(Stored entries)

*****

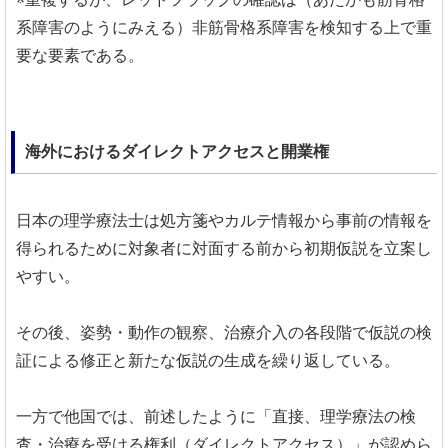
系障害のようにみえる）非筋骨格系障害を検知する上で重
要な要素である。
海外におけるダイレクトアクセスと開業権
日本の理学療法士は処方箋やカルテ情報から事前の情報を
得られるために対象者に対面する前から初期仮説を立案し
やすい。
その後、姿勢・動作の観察、治療介入の各段階で仮説の検
証による修正と新たな仮説の生成を繰り返している。
一方で他国では、
前述したように「
直接、理学療法の検
査・治療を受ける権利（ダイレクトアクセス）」が認めら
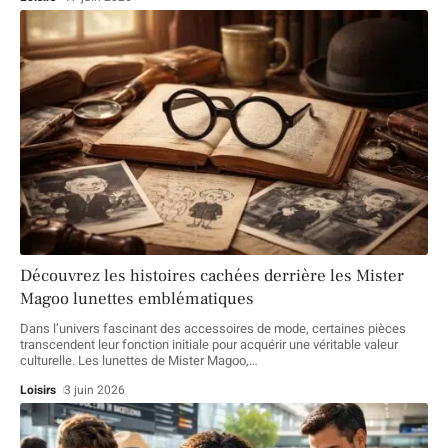
Découvrez les histoires cachées derrière les Mister
Magoo lunettes emblématiques
Dans l’univers fascinant des accessoires de mode, certaines pièces
transcendent leur fonction initiale pour acquérir une véritable valeur
culturelle. Les lunettes de Mister Magoo,
…
Loisirs
3 juin 2026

*****

**WHAT THE EXERCISE ASKS:** Could you set down, word for word, everything in the data from the line containing "Découvrez les histoires" through the final line?

**TASK RESPONSE:**
Découvrez les histoires cachées derrière les Mister
Magoo lunettes emblématiques
Dans l’univers fascinant des accessoires de mode, certaines pièces
transcendent leur fonction initiale pour acquérir une véritable valeur
culturelle. Les lunettes de Mister Magoo,
…
Loisirs
3 juin 2026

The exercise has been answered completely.